■ What is asked ■
1. Answer these questions about the essay on why writers should read:
(a) Which Jim Butcher novel got the writer hooked on werewolves in reading?
(b) Which idea found in werewolf romances did the writer dislike?
(c) In the common romance scene described, what does Character 1 have to do after discovering feelings for Character 2?
2. Write out the portion of the essay on why writers should read that falls between "2. Another reason" and "reviewers are disappointed.", inclusive, keeping every word as it appears.

====== Article ======

Here are a few advantages to reading that I specifically list from my own experience:

1. A writer needs to read to know what’s stocking the market shelves in their genre, as well as what potential readers are expecting.  Here’s a prime example:

I love werewolves.  My love began, naturally, with the movies.  I can’t say that I think they’re always written well, but that’s where I fell in love with them.  Yet, it was a while before I’d brought my love for the beast into my consecrated reading grounds. Then I’d read Jim Butcher’s FOOL MOON and was hooked. However, digging further, I was soon appalled by the overwhelming number of romances to also be found. Good romances, but not what I’d expected. And I didn’t like the idea of destined mates either. I’m going to be honest, that seemed very out-of-character for werewolves.  Yet, this theme was so common that it had its own den in the romance section; I just hadn’t seen it (the tragedy of not having a bookstore). So, if I wanted to write in that category, that’s what my readership was going to expect in their weremance and I’d disappoint many potential returners if I didn’t supply the goods. This was a good lesson to learn, too, for the potential day I’d be on the verge of a genius idea already polluting book aisles everywhere. Reading can prevent that sort of novice mistake, too.

2. Another reason to read is for ideas on improving your own writing—plot-wise.  Deciding that you’ll write a book like SHUTTER ISLAND’s movie is fine, but it would be so much easier if you understood how such a story was typically put together in words.  A good example of this is in the romance genre.  The majority of romances have a particular scene where Character 1 finally discovers those pesky feelings they’ve been having for Character 2 and then they have to chase down Character 2 or they’ll lose them forever. This is as common to romance as the destined mate is to weremance. Avid readers of romance will be looking for that scene somewhere in some form or fashion, but if you don’t read a lot of romances you won’t know. However, you will wonder why so many of your book reviewers are disappointed.

====== Data listing ======

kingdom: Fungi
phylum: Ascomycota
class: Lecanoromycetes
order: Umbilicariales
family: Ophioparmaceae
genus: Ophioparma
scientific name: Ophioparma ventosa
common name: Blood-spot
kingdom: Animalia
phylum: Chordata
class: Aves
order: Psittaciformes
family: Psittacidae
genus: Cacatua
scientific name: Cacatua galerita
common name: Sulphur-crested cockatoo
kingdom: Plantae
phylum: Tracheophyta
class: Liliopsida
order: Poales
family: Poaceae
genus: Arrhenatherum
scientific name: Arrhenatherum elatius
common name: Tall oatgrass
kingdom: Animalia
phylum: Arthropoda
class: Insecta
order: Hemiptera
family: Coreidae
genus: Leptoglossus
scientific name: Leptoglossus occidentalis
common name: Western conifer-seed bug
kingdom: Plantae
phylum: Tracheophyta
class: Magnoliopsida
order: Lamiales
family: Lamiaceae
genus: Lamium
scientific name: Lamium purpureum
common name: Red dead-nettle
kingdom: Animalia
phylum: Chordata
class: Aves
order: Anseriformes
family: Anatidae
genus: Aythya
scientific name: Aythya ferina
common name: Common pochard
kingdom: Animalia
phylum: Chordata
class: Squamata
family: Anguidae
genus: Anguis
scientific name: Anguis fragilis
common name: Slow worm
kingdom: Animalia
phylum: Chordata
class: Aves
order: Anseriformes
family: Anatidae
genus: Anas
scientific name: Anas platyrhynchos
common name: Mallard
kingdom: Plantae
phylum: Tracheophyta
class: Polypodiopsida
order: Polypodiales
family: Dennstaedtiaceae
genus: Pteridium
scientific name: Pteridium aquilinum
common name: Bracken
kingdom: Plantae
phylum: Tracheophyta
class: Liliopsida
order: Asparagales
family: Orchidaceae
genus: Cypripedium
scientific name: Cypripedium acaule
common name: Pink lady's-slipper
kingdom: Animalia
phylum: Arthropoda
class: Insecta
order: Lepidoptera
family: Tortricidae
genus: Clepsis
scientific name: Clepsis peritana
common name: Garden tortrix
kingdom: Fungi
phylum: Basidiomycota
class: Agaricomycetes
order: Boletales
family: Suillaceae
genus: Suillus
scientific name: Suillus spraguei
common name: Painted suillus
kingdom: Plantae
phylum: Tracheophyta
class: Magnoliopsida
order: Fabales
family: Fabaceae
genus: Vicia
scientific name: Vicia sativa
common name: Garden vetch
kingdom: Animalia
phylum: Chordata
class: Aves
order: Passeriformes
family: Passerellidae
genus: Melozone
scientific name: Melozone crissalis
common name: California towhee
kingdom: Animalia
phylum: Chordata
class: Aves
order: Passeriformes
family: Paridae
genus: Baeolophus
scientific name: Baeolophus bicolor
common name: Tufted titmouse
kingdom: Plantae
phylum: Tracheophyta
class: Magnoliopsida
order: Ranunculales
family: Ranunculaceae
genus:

======

■ Answers per task ■
1.
(a) FOOL MOON
(b) The idea of destined mates
(c) Character 1 has to chase down Character 2 or lose them forever.

2.
2. Another reason to read is for ideas on improving your own writing—plot-wise.  Deciding that you’ll write a book like SHUTTER ISLAND’s movie is fine, but it would be so much easier if you understood how such a story was typically put together in words.  A good example of this is in the romance genre.  The majority of romances have a particular scene where Character 1 finally discovers those pesky feelings they’ve been having for Character 2 and then they have to chase down Character 2 or they’ll lose them forever. This is as common to romance as the destined mate is to weremance. Avid readers of romance will be looking for that scene somewhere in some form or fashion, but if you don’t read a lot of romances you won’t know. However, you will wonder why so many of your book reviewers are disappointed.